Racism’s deadly cycle

Leonardo Sakamoto on his country's lethal pattern of racism.

When Moïse Kabagambe, a Congolese immigrant, was murdered at a beach kiosk in Rio de Janeiro in January, security camera footage of him being set upon by a group of men armed with sticks went viral. It managed to disturb a portion of Brazilians who sell the fiction that we live in a racial democracy – the belief that we are a society free from racial discrimination.

Moïse came to Brazil eight years ago with his mother and brothers, escaping conflict as political refugees. The family claims he had gone to the kiosk where he worked for daily wages to collect a delayed payment.

Variations of his murder keep recurring in a country founded upon slavery and defined by structural racism at all levels of social interaction. The difference now is that the assaults and executions are seen by millions on their cell phones.

It is not the first time a Black person has been tortured or killed in public spaces. And it won’t be the last, considering that many still feel comfortable taking on the role of the plantation foreman who beats and kills Afrodescendants to put them ‘in their place’.

For example, in April 2021, Bruno and Yan Barros, accused of stealing meat from an Atakadão Atakarejo supermarket in Salvador, were found dead with signs of torture and gunshot wounds.

In November 2020, João Alberto Silveira Freitas was murdered in a Carrefour supermarket in Porto Alegre. Immobilized, he was suffocated and beaten to death by a private security guard and a policeman.

In February 2019, Pedro Henrique Gonzaga was killed by asphyxiation by a security guard at an Extra supermarket in Rio de Janeiro. People shouted that the young Black man was suffocating, but the assault continued in front of his mother.

In July 2019, a 17-year-old Black man was stripped, gagged and whipped by two foremen after trying to steal chocolate at a Ricoy supermarket in São Paulo. As in Abu Ghraib, Iraq, the torturers themselves recorded the scene.

It would be great for the Brazilian conscience if these people were devils. Because then the evil would be far from us. However, the truth is that they are our friends, co-workers, family members and even ourselves, who reinforce the system that normalizes these atrocities. As Hannah Arendt pointed out, an ordinary citizen may become an Adolf Eichmann depending on the context.
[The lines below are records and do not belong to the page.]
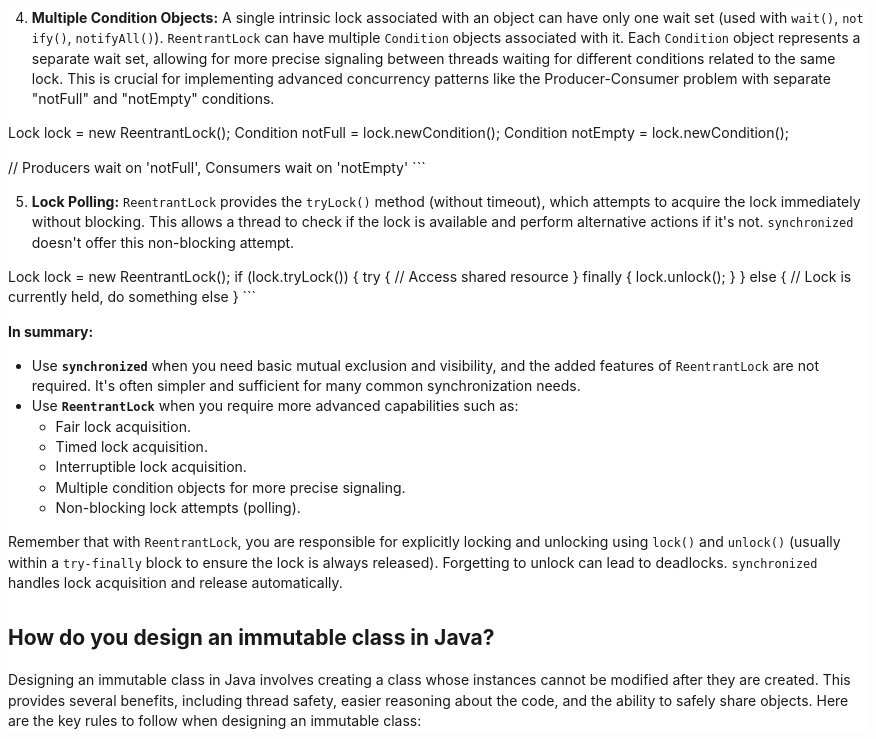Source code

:4. **Multiple Condition Objects:** A single intrinsic lock associated with an object can have only one wait set (used with `wait()`, `notify()`, `notifyAll()`). `ReentrantLock` can have multiple `Condition` objects associated with it. Each `Condition` object represents a separate wait set, allowing for more precise signaling between threads waiting for different conditions related to the same lock. This is crucial for implementing advanced concurrency patterns like the Producer-Consumer problem with separate "notFull" and "notEmpty" conditions.

    ```java

Lock lock = new ReentrantLock();
Condition notFull = lock.newCondition();
Condition notEmpty = lock.newCondition();

// Producers wait on 'notFull', Consumers wait on 'notEmpty'
    ```

5. **Lock Polling:** `ReentrantLock` provides the `tryLock()` method (without timeout), which attempts to acquire the lock immediately without blocking. This allows a thread to check if the lock is available and perform alternative actions if it's not. `synchronized` doesn't offer this non-blocking attempt.

    ```java

Lock lock = new ReentrantLock();
if (lock.tryLock()) {
    try {
        // Access shared resource
    } finally {
        lock.unlock();
    }
} else {
    // Lock is currently held, do something else
}
    ```

**In summary:**

+ Use **`synchronized`** when you need basic mutual exclusion and visibility, and the added features of `ReentrantLock` are not required. It's often simpler and sufficient for many common synchronization needs.
+ Use **`ReentrantLock`** when you require more advanced capabilities such as:
  + Fair lock acquisition.
  + Timed lock acquisition.
  + Interruptible lock acquisition.
  + Multiple condition objects for more precise signaling.
  + Non-blocking lock attempts (polling).

Remember that with `ReentrantLock`, you are responsible for explicitly locking and unlocking using `lock()` and `unlock()` (usually within a `try-finally` block to ensure the lock is always released). Forgetting to unlock can lead to deadlocks. `synchronized` handles lock acquisition and release automatically.

## How do you design an immutable class in Java?

Designing an immutable class in Java involves creating a class whose instances cannot be modified after they are created. This provides several benefits, including thread safety, easier reasoning about the code, and the ability to safely share objects. Here are the key rules to follow when designing an immutable class:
Not to discount other social and political agendas, but Brazilian racism is more than enough reason for us to occupy the country’s streets in protest, as Black movements did after Moïse’s killing. But that does not happen. Not that the death of Black people isn’t worth the effort of protest; it’s the loss of privileges for non-Blacks that would come with the end of structural racism that isn’t palatable. It is easier to repeat the lie that the Congolese was just another fatality.

And there’s the flipside: when teachers decide to discuss, in the classroom, the reason why young Black people are the primary victims of violent deaths, far-right militants harass and threaten them, accusing them of brainwashing children.

After Moïse’s death there was much agonizing about the footage being shared. In my opinion, the video pains us and, therefore, should be shown in schools to foster debate on who we are as a society. And to ensure that young people do not reproduce the crimes of several previous generations.